◆ STUDY QUESTIONS ◆
1. List every character the movie review mentions by name.
2. In the movie review, copy out word for word the stretch from "COMMENT: Very disappointing." through "colorless and dull.".
[[ STUDY TEXT open ]]
4/10
Very disappointing!
7 March 2018
Warning: Spoilers
SYNOPSIS: Mandrake battles "The Wasp" who is after a new destructor ray.

COMMENT: Very disappointing. Mandrake jettisons his trademark top hat soon after the introductory chapter and never once - never once, mind you - gestures hypnotically. Thus the whole reason for the comic strip's existence is negated in one fell blow. Further indignities are the complete absence of Mandrake's companion, Princess Narda, and the demotion of Lothar from Mandrake's giant Nubian servant to a humdrum, discreetly clothed chauffeur.

The aim seems to have been to get rid of the costumes and make Mandrake and his pals as ordinary as possible. True, Mandrake still performs a few magic tricks, but even these are colorless and dull.
[[ STUDY TEXT closed ]]
[[ PROVIDED DATA open ]]
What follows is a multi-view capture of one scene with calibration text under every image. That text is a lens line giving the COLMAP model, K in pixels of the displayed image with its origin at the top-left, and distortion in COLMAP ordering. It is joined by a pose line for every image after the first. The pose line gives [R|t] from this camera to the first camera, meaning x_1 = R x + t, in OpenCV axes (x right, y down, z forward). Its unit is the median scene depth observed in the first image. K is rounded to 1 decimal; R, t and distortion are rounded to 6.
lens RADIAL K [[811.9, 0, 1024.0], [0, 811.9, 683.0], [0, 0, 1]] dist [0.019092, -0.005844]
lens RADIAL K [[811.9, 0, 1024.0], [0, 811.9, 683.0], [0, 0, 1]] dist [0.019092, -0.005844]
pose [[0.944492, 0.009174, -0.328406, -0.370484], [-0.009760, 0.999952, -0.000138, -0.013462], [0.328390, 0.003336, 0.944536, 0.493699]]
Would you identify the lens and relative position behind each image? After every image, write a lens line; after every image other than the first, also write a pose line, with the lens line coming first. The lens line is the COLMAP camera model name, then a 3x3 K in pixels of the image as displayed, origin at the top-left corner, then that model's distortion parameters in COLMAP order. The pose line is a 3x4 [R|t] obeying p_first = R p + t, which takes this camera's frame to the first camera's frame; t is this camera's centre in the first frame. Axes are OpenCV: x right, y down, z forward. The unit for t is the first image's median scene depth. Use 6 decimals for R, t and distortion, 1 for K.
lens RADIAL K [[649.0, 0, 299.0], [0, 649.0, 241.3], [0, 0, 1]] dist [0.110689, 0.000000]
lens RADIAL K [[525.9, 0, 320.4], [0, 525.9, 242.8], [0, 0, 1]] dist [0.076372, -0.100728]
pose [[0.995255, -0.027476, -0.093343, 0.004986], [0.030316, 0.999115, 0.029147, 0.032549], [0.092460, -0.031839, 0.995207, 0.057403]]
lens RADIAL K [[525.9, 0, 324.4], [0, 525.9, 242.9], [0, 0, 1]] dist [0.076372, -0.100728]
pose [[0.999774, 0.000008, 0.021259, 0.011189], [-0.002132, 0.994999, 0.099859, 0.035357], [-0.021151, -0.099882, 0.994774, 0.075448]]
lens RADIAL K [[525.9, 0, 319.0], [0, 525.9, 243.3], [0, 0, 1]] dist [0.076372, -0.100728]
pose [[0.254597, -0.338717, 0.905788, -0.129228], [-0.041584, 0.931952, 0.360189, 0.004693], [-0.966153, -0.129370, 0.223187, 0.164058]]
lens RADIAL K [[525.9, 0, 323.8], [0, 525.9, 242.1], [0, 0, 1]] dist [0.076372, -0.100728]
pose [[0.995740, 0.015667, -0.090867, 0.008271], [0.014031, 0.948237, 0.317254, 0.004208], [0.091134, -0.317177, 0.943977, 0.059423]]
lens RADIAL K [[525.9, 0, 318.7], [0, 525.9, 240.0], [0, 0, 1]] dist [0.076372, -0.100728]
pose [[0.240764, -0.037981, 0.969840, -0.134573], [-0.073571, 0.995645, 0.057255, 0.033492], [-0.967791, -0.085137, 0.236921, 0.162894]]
[[ PROVIDED DATA closed ]]
◆ RESPONSES BY TASK ◆
1. Mandrake, The Wasp, Princess Narda, Lothar

2.
COMMENT: Very disappointing. Mandrake jettisons his trademark top hat soon after the introductory chapter and never once - never once, mind you - gestures hypnotically. Thus the whole reason for the comic strip's existence is negated in one fell blow. Further indignities are the complete absence of Mandrake's companion, Princess Narda, and the demotion of Lothar from Mandrake's giant Nubian servant to a humdrum, discreetly clothed chauffeur.

The aim seems to have been to get rid of the costumes and make Mandrake and his pals as ordinary as possible. True, Mandrake still performs a few magic tricks, but even these are colorless and dull.